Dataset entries
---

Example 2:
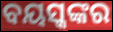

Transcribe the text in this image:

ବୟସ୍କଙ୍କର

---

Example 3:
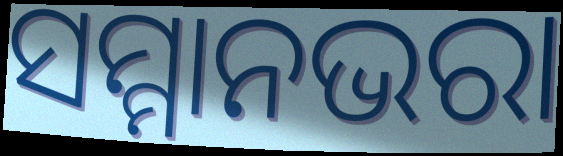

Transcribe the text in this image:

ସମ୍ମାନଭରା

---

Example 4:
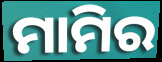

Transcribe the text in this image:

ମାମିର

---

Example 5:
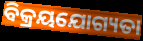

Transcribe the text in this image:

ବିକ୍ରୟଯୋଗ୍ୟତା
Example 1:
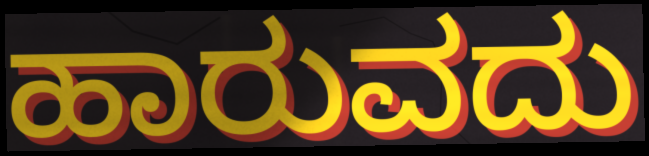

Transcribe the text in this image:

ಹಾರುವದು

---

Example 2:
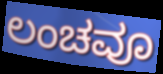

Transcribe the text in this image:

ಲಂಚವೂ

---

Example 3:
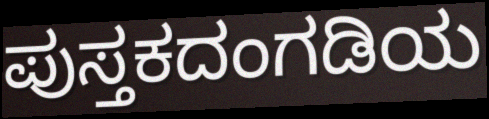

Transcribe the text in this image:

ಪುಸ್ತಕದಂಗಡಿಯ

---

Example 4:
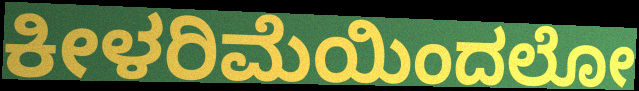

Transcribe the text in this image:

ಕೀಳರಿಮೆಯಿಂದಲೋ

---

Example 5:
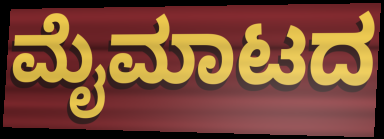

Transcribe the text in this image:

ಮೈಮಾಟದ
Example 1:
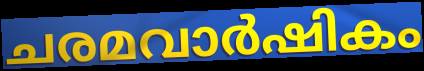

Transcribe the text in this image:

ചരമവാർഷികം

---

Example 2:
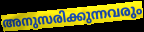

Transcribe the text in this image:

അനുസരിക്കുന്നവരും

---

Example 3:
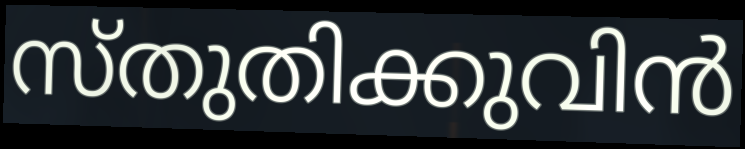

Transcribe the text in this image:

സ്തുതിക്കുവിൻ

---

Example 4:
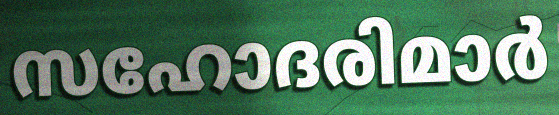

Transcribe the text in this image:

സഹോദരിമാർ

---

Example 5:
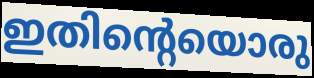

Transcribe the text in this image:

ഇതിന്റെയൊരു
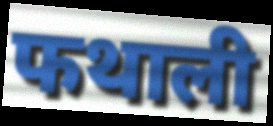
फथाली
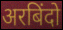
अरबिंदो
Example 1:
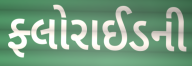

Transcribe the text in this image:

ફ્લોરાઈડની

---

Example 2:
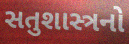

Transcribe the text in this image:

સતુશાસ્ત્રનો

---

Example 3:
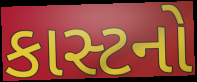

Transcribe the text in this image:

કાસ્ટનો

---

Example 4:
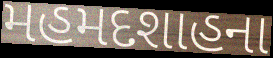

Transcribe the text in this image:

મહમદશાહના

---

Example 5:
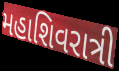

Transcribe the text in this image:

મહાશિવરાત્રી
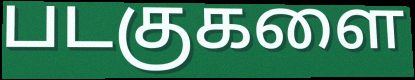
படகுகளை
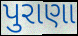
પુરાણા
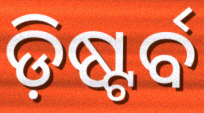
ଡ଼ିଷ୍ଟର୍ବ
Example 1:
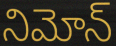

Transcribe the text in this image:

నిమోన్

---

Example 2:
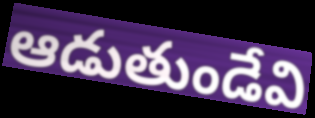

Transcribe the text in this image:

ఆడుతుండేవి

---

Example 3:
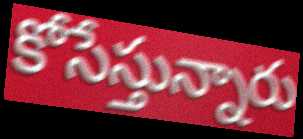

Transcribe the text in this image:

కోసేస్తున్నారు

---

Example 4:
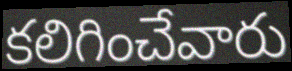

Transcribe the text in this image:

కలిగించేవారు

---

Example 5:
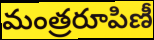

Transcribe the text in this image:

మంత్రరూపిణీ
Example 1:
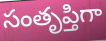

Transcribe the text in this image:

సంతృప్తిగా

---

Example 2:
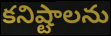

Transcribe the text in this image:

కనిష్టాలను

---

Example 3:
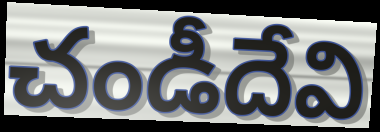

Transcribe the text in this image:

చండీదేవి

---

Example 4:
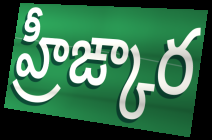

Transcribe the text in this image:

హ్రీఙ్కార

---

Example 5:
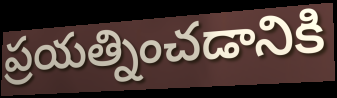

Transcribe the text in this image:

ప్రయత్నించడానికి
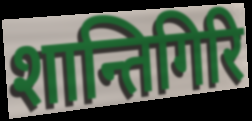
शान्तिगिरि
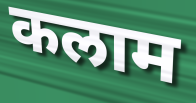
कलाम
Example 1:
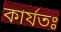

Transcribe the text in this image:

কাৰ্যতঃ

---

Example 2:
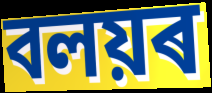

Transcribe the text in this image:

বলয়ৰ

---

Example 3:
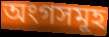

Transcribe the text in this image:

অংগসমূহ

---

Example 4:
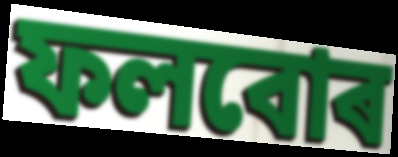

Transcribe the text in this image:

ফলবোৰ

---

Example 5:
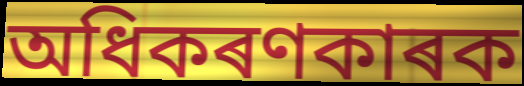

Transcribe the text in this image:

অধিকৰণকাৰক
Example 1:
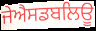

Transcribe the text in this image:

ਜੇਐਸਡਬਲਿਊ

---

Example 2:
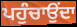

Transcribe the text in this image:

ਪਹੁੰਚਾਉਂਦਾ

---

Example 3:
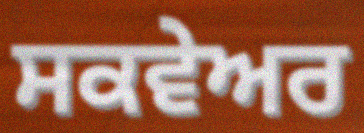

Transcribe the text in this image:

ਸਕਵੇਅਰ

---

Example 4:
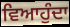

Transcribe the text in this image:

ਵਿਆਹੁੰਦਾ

● Problem to work on: Each of the entries above must be output exactly, with none of the pictures.

● Task result:
---

Example 2:

Transcribe the text in this image:

ବୟସ୍କଙ୍କର

---

Example 3:

Transcribe the text in this image:

ସମ୍ମାନଭରା

---

Example 4:

Transcribe the text in this image:

ମାମିର

---

Example 5:

Transcribe the text in this image:

ବିକ୍ରୟଯୋଗ୍ୟତା
Example 1:

Transcribe the text in this image:

ಹಾರುವದು

---

Example 2:

Transcribe the text in this image:

ಲಂಚವೂ

---

Example 3:

Transcribe the text in this image:

ಪುಸ್ತಕದಂಗಡಿಯ

---

Example 4:

Transcribe the text in this image:

ಕೀಳರಿಮೆಯಿಂದಲೋ

---

Example 5:

Transcribe the text in this image:

ಮೈಮಾಟದ
Example 1:

Transcribe the text in this image:

ചരമവാർഷികം

---

Example 2:

Transcribe the text in this image:

അനുസരിക്കുന്നവരും

---

Example 3:

Transcribe the text in this image:

സ്തുതിക്കുവിൻ

---

Example 4:

Transcribe the text in this image:

സഹോദരിമാർ

---

Example 5:

Transcribe the text in this image:

ഇതിന്റെയൊരു
फथाली
अरबिंदो
Example 1:

Transcribe the text in this image:

ફ્લોરાઈડની

---

Example 2:

Transcribe the text in this image:

સતુશાસ્ત્રનો

---

Example 3:

Transcribe the text in this image:

કાસ્ટનો

---

Example 4:

Transcribe the text in this image:

મહમદશાહના

---

Example 5:

Transcribe the text in this image:

મહાશિવરાત્રી
படகுகளை
પુરાણા
ଡ଼ିଷ୍ଟର୍ବ
Example 1:

Transcribe the text in this image:

నిమోన్

---

Example 2:

Transcribe the text in this image:

ఆడుతుండేవి

---

Example 3:

Transcribe the text in this image:

కోసేస్తున్నారు

---

Example 4:

Transcribe the text in this image:

కలిగించేవారు

---

Example 5:

Transcribe the text in this image:

మంత్రరూపిణీ
Example 1:

Transcribe the text in this image:

సంతృప్తిగా

---

Example 2:

Transcribe the text in this image:

కనిష్టాలను

---

Example 3:

Transcribe the text in this image:

చండీదేవి

---

Example 4:

Transcribe the text in this image:

హ్రీఙ్కార

---

Example 5:

Transcribe the text in this image:

ప్రయత్నించడానికి
शान्तिगिरि
कलाम
Example 1:

Transcribe the text in this image:

কাৰ্যতঃ

---

Example 2:

Transcribe the text in this image:

বলয়ৰ

---

Example 3:

Transcribe the text in this image:

অংগসমূহ

---

Example 4:

Transcribe the text in this image:

ফলবোৰ

---

Example 5:

Transcribe the text in this image:

অধিকৰণকাৰক
Example 1:

Transcribe the text in this image:

ਜੇਐਸਡਬਲਿਊ

---

Example 2:

Transcribe the text in this image:

ਪਹੁੰਚਾਉਂਦਾ

---

Example 3:

Transcribe the text in this image:

ਸਕਵੇਅਰ

---

Example 4:

Transcribe the text in this image:

ਵਿਆਹੁੰਦਾ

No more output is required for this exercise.